Absence de recours pour les parents d’élèves du privé

Quatre mères insatisfaites de la manière dont une école privée a géré des cas d’intimidation se tournent en dernier recours vers le Protecteur du citoyen.

«Il n’y a aucun autre recours pour les élèves du privé parce qu’il n’y a pas de protecteur de l’élève», lance Christine Gingras, qui encourage d’autres parents à faire de même.

Cette mère multiplie les démarches depuis que sa fille a été victime d’intimidation en 2014, ce qui a mené à un diagnostic d’anxiété généralisée. Mme Gingras estime que l’école primaire privée que fréquentait sa fille, l’Académie des Sacrés-Cœurs à Saint-Bruno-de-Montarville, n’a pas mis en place toutes les mesures pour protéger son enfant, tout comme trois autres mères qui ont entrepris des démarches semblables.

De son côté, la direction de l’école n’a pas voulu commenter la situation parce qu’un processus de médiation est en cours.

À la Fédération des établissements d’enseignement privés, son président Jean-Marc St-Jacques reconnaît qu’il n’y a pas de mécanisme indépendant dans le réseau privé qui permet à des parents insatisfaits de se faire entendre. Ils peuvent toujours entreprendre des démarches auprès du conseil d’administration, mais «il n’y a pas de recours autres que par l’école», précise-t-il.

Dans un échange de courriels, le ministère de l’Éducation a par ailleurs expliqué à Mme Gingras que toutes les écoles sont tenues de mettre en place les mesures prévues dans leur plan de lutte contre l’intimidation. Le ministère ne peut toutefois porter de jugement sur la qualité de ces interventions, peut-on lire.

Un protecteur de l’élève au privé?

Dans le réseau public, des parents insatisfaits peuvent se tourner vers le protecteur de l’élève, qui relève de chaque commission scolaire. À la Coalition avenir Québec, le député Jean-François Roberge propose de modifier cette structure afin que des protecteurs de l’élève soit désignés pour chaque région, ce qui permettrait aussi d’inclure les écoles privées de ce territoire.

«Au public, le protecteur de l’élève est inefficace et au privé, il est inexistant», lance M. Roberge, qui précise que ce mécanisme pourrait être mise en place «à coût nul». Le député péquiste Alexandre Cloutier pense aussi que les parents dans le réseau privé devraient bénéficier «d’une véritable procédure d’appel».

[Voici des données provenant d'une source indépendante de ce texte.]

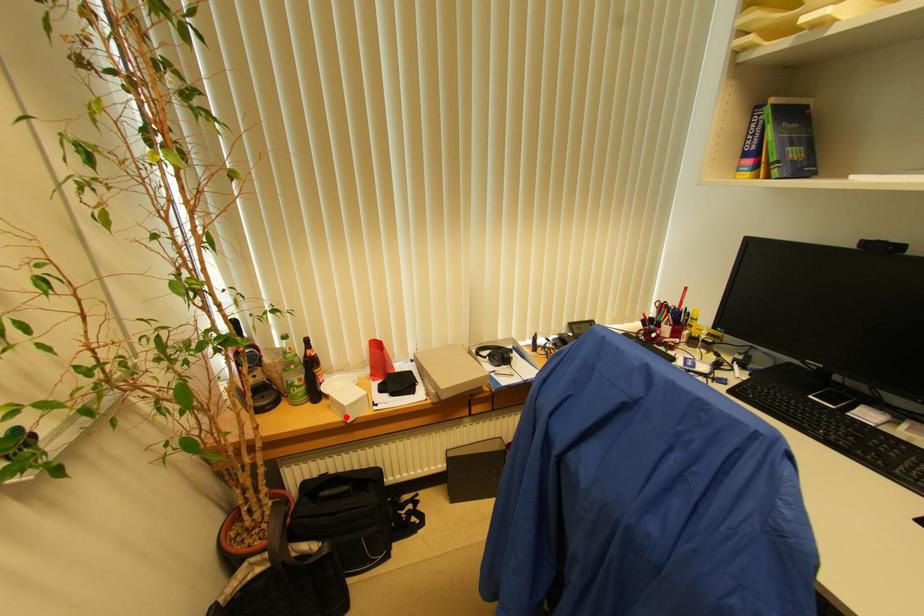
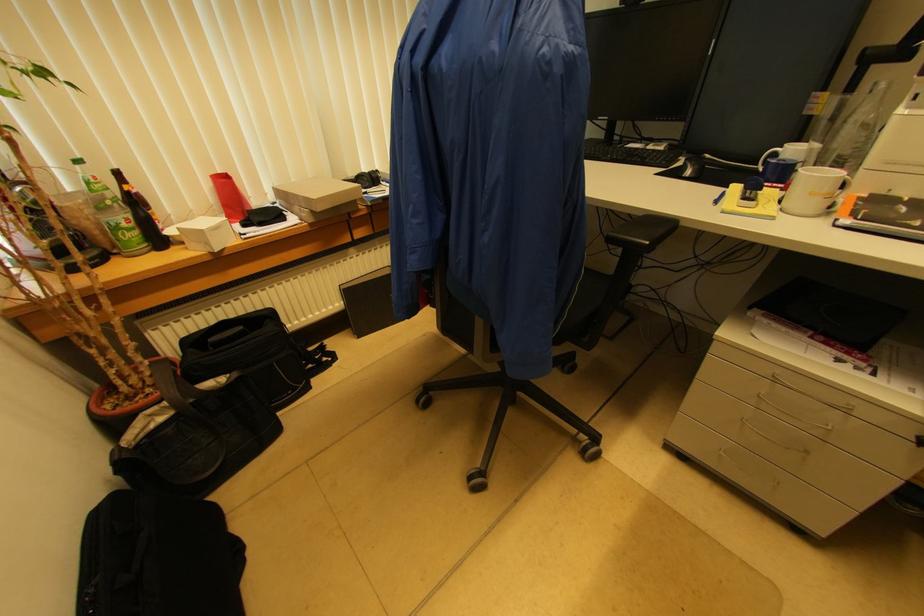
Where in the second image is the point corresponding to the highlighted location from the first image?

(209, 246)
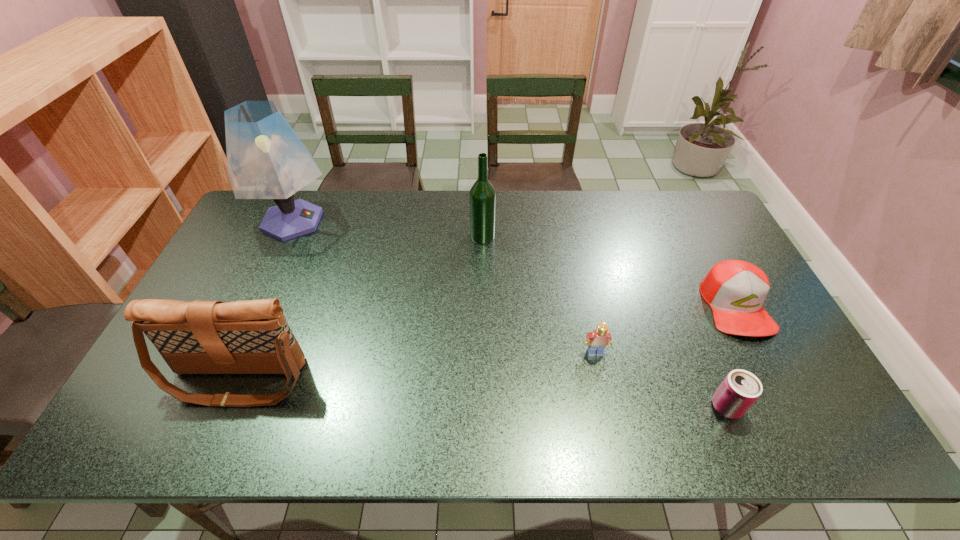
Where is `the tallest object`? The image size is (960, 540). the tallest object is located at coordinates tap(266, 159).

Find the location of a particular element. the second tallest object is located at coordinates (482, 197).

Identify the location of the third object from left to right. (482, 197).

Locate an element on the screen. The width and height of the screenshot is (960, 540). shoulder bag is located at coordinates (199, 337).

The image size is (960, 540). What are the coordinates of `the third object from right to left` in the screenshot? It's located at (597, 340).

Identify the location of baseball cap. (735, 290).

Where is `the third farthest object`? This screenshot has width=960, height=540. the third farthest object is located at coordinates (735, 290).

In order to click on the fifth object from left to right in this screenshot , I will do `click(740, 389)`.

The height and width of the screenshot is (540, 960). I want to click on vacant region located 0.050m on the base of the tallest object, so click(x=350, y=221).

Find the location of a particular element. The width and height of the screenshot is (960, 540). free space located on the left of the third object from left to right is located at coordinates (364, 237).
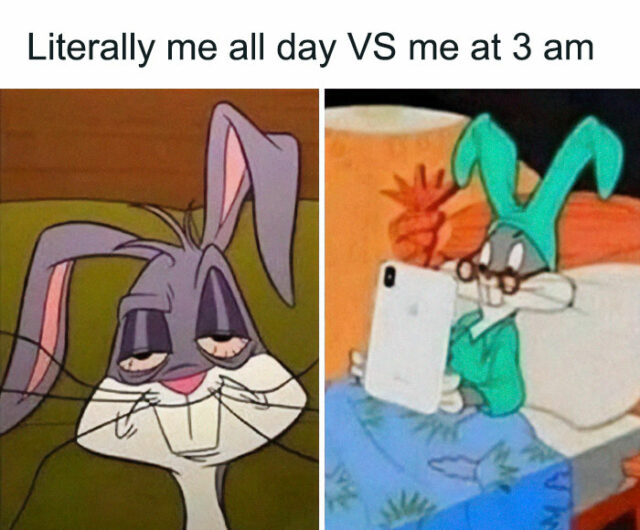
You are a GUI agent. You are given a task and a screenshot of the screen. Output one action in this format:
    pyautogui.click(x=<x>, y=<y>)
    Task: Click on the bed
    Image resolution: width=640 pixels, height=530 pixels.
    Given the screenshot: What is the action you would take?
    pyautogui.click(x=562, y=435)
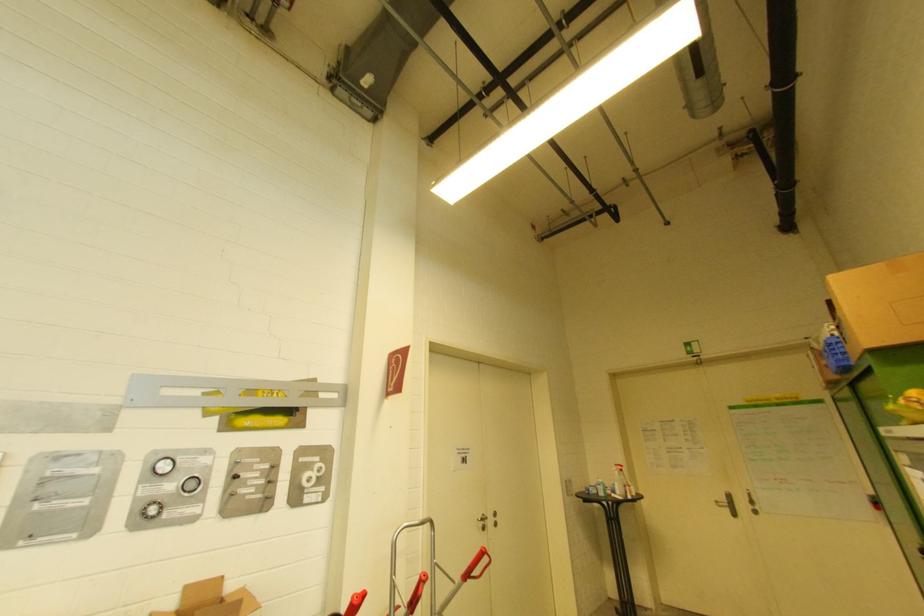
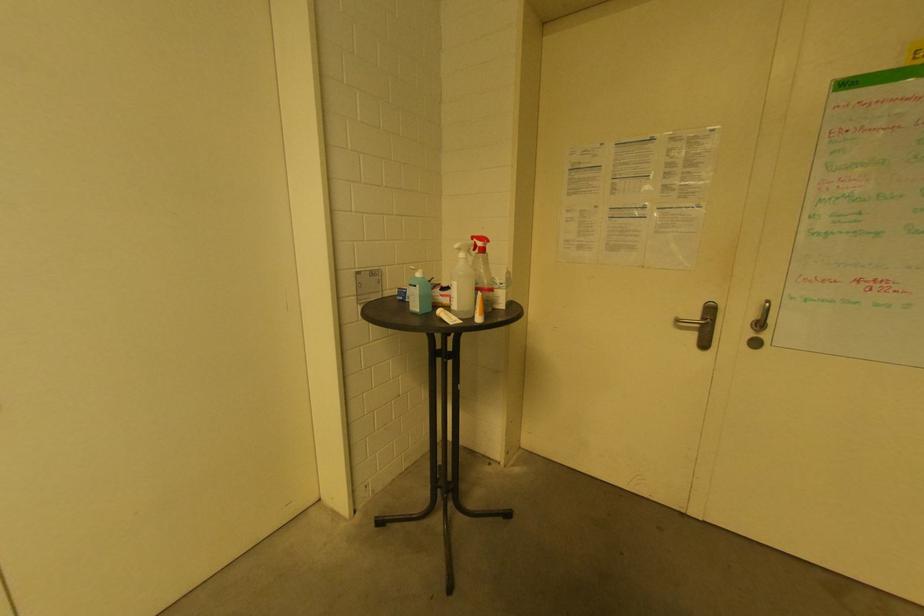
The point at (618, 474) is marked in the first image. Where is the corresponding point in the second image?

(464, 256)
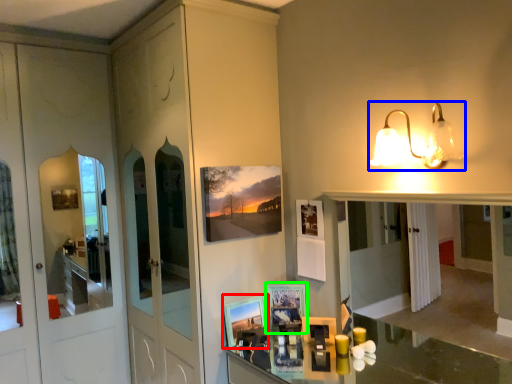
Question: Which object is the farthest from picture frame (highlighted by a red box)? Choose among these: light fixture (highlighted by a blue box) or picture frame (highlighted by a green box).

Choices:
 (A) light fixture
 (B) picture frame

Answer: (A)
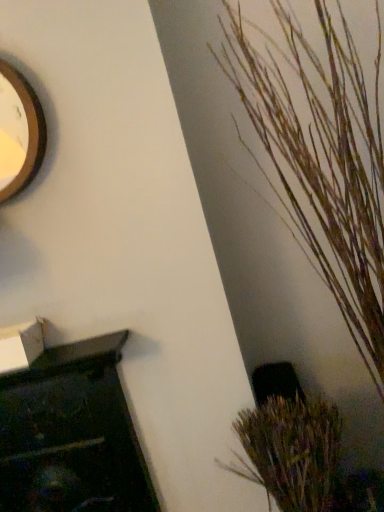
I want to click on brown textured plant at lower right, the first houseplant from the bottom, so click(302, 458).

At what (x,y) coordinates should I click in order to perform the action: click on brown textured plant at lower right, the first houseplant from the bottom. Please return your answer as a coordinate pair (x, y). The image size is (384, 512). Looking at the image, I should click on (302, 458).

Does wooden textured plant at right, which ranks as the 2th houseplant in bottom-to-top order, lie behind brown textured plant at lower right, the first houseplant from the bottom?

No, the depth of wooden textured plant at right, which ranks as the 2th houseplant in bottom-to-top order, is less than that of brown textured plant at lower right, the first houseplant from the bottom.

Which of these two, wooden textured plant at right, acting as the first houseplant starting from the top, or brown textured plant at lower right, the first houseplant from the bottom, is thinner?

brown textured plant at lower right, the first houseplant from the bottom.

Is wooden textured plant at right, acting as the first houseplant starting from the top, outside of brown textured plant at lower right, which appears as the 2th houseplant when viewed from the top?

wooden textured plant at right, acting as the first houseplant starting from the top, is positioned outside brown textured plant at lower right, which appears as the 2th houseplant when viewed from the top.

Considering the sizes of objects wooden clock at upper left and brown textured plant at lower right, the first houseplant from the bottom, in the image provided, who is shorter, wooden clock at upper left or brown textured plant at lower right, the first houseplant from the bottom,?

wooden clock at upper left is shorter.

Are wooden clock at upper left and brown textured plant at lower right, which appears as the 2th houseplant when viewed from the top, beside each other?

No, wooden clock at upper left is not touching brown textured plant at lower right, which appears as the 2th houseplant when viewed from the top.

Locate an element on the screen. clock above the brown textured plant at lower right, which appears as the 2th houseplant when viewed from the top (from the image's perspective) is located at coordinates (19, 132).

From the image's perspective, between wooden clock at upper left and brown textured plant at lower right, the first houseplant from the bottom, which one is located above?

wooden clock at upper left, from the image's perspective.

Based on the photo, is brown textured plant at lower right, the first houseplant from the bottom, oriented away from wooden clock at upper left?

That's not correct — brown textured plant at lower right, the first houseplant from the bottom, is not looking away from wooden clock at upper left.

Between brown textured plant at lower right, which appears as the 2th houseplant when viewed from the top, and wooden clock at upper left, which one is positioned behind?

wooden clock at upper left is further from the camera.

Consider the image. How different are the orientations of brown textured plant at lower right, which appears as the 2th houseplant when viewed from the top, and wooden clock at upper left in degrees?

0.424 degrees separate the facing orientations of brown textured plant at lower right, which appears as the 2th houseplant when viewed from the top, and wooden clock at upper left.

Is brown textured plant at lower right, which appears as the 2th houseplant when viewed from the top, shorter than wooden clock at upper left?

Incorrect, the height of brown textured plant at lower right, which appears as the 2th houseplant when viewed from the top, does not fall short of that of wooden clock at upper left.

From the image's perspective, which one is positioned lower, wooden clock at upper left or wooden textured plant at right, acting as the first houseplant starting from the top?

wooden textured plant at right, acting as the first houseplant starting from the top, is shown below in the image.

In the scene shown: Visually, is wooden clock at upper left positioned to the left or to the right of wooden textured plant at right, which ranks as the 2th houseplant in bottom-to-top order?

wooden clock at upper left is positioned on wooden textured plant at right, which ranks as the 2th houseplant in bottom-to-top order,'s left side.

From a real-world perspective, is wooden clock at upper left under wooden textured plant at right, acting as the first houseplant starting from the top?

Incorrect, from a real-world perspective, wooden clock at upper left is higher than wooden textured plant at right, acting as the first houseplant starting from the top.

Between brown textured plant at lower right, which appears as the 2th houseplant when viewed from the top, and wooden textured plant at right, which ranks as the 2th houseplant in bottom-to-top order, which one has smaller width?

brown textured plant at lower right, which appears as the 2th houseplant when viewed from the top, is thinner.

Measure the distance from brown textured plant at lower right, which appears as the 2th houseplant when viewed from the top, to wooden textured plant at right, which ranks as the 2th houseplant in bottom-to-top order.

A distance of 26.22 inches exists between brown textured plant at lower right, which appears as the 2th houseplant when viewed from the top, and wooden textured plant at right, which ranks as the 2th houseplant in bottom-to-top order.

Is brown textured plant at lower right, which appears as the 2th houseplant when viewed from the top, touching wooden textured plant at right, acting as the first houseplant starting from the top?

brown textured plant at lower right, which appears as the 2th houseplant when viewed from the top, is not next to wooden textured plant at right, acting as the first houseplant starting from the top, and they're not touching.

Is brown textured plant at lower right, which appears as the 2th houseplant when viewed from the top, turned away from wooden textured plant at right, acting as the first houseplant starting from the top?

brown textured plant at lower right, which appears as the 2th houseplant when viewed from the top, does not have its back to wooden textured plant at right, acting as the first houseplant starting from the top.

Between wooden textured plant at right, acting as the first houseplant starting from the top, and wooden clock at upper left, which one has more height?

wooden textured plant at right, acting as the first houseplant starting from the top, is taller.

Is the position of wooden textured plant at right, which ranks as the 2th houseplant in bottom-to-top order, more distant than that of wooden clock at upper left?

That is False.

From a real-world perspective, is wooden textured plant at right, acting as the first houseplant starting from the top, physically located above or below wooden clock at upper left?

From a real-world perspective, wooden textured plant at right, acting as the first houseplant starting from the top, is physically below wooden clock at upper left.

Would you say wooden textured plant at right, which ranks as the 2th houseplant in bottom-to-top order, is to the left or to the right of wooden clock at upper left in the picture?

Based on their positions, wooden textured plant at right, which ranks as the 2th houseplant in bottom-to-top order, is located to the right of wooden clock at upper left.

Locate an element on the screen. Image resolution: width=384 pixels, height=512 pixels. houseplant lying behind the wooden textured plant at right, acting as the first houseplant starting from the top is located at coordinates (302, 458).

Locate an element on the screen. The height and width of the screenshot is (512, 384). clock positioned vertically above the brown textured plant at lower right, which appears as the 2th houseplant when viewed from the top (from a real-world perspective) is located at coordinates click(19, 132).

From the image, which object appears to be farther from brown textured plant at lower right, the first houseplant from the bottom, wooden textured plant at right, acting as the first houseplant starting from the top, or wooden clock at upper left?

wooden clock at upper left lies further to brown textured plant at lower right, the first houseplant from the bottom, than the other object.

Considering their positions, is wooden clock at upper left positioned further to wooden textured plant at right, which ranks as the 2th houseplant in bottom-to-top order, than brown textured plant at lower right, which appears as the 2th houseplant when viewed from the top?

Based on the image, wooden clock at upper left appears to be further to wooden textured plant at right, which ranks as the 2th houseplant in bottom-to-top order.

Considering their positions, is brown textured plant at lower right, the first houseplant from the bottom, positioned further to wooden textured plant at right, which ranks as the 2th houseplant in bottom-to-top order, than wooden clock at upper left?

wooden clock at upper left is further to wooden textured plant at right, which ranks as the 2th houseplant in bottom-to-top order.

Estimate the real-world distances between objects in this image. Which object is closer to brown textured plant at lower right, the first houseplant from the bottom, wooden clock at upper left or wooden textured plant at right, which ranks as the 2th houseplant in bottom-to-top order?

wooden textured plant at right, which ranks as the 2th houseplant in bottom-to-top order, lies closer to brown textured plant at lower right, the first houseplant from the bottom, than the other object.

Considering their positions, is wooden textured plant at right, which ranks as the 2th houseplant in bottom-to-top order, positioned closer to wooden clock at upper left than brown textured plant at lower right, the first houseplant from the bottom?

The object closer to wooden clock at upper left is wooden textured plant at right, which ranks as the 2th houseplant in bottom-to-top order.

Estimate the real-world distances between objects in this image. Which object is closer to wooden clock at upper left, brown textured plant at lower right, the first houseplant from the bottom, or wooden textured plant at right, which ranks as the 2th houseplant in bottom-to-top order?

wooden textured plant at right, which ranks as the 2th houseplant in bottom-to-top order.

The height and width of the screenshot is (512, 384). What are the coordinates of `houseplant between wooden clock at upper left and wooden textured plant at right, acting as the first houseplant starting from the top, in the horizontal direction` in the screenshot? It's located at (302, 458).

Au cabinet du ministre de l’Éducation, on rappelle que Sébastien Proulx s’est déjà montré ouvert à modifier le rôle du protecteur de l’élève pour l’élargir au privé. «Plusieurs scénarios sont évalués actuellement et nous travaillons en collaboration avec le protecteur du citoyen», a indiqué son attachée de presse, Marie Deschamps.

Or selon Claire Beaumont, titulaire de la chaire de recherche Sécurité et violence en milieu éducatif à l’Université Laval, l’important est que les parties en arrivent à «trouver un terrain d’entente», peu importe les structures en place.

De son côté, Mme Gingras précise que tout ce qu’elle réclame, ce sont des excuses de la part de la direction de l’école. «En envoyant nos enfants au privé, on pensait qu’ils seraient mieux protégés contre l’intimidation, laisse-t-elle tomber. On s’est trompé.»

LE PROTECTEUR DE L’ÉLÈVE SOUS LA LOUPE
 
Il y a dix ans, le Protecteur du citoyen avait recommandé au ministère de l’Éducation de doter le réseau scolaire d’un mécanisme de traitement des plaintes, ce qui a été fait en 2010 avec la mise en place d’un protecteur de l’élève dans chacune des commissions scolaires. Pour faire le point, le Protecteur du citoyen mène présentement un «état de situation» afin d’analyser les procédures qui ont été mises en place. Un rapport est prévu à l’automne.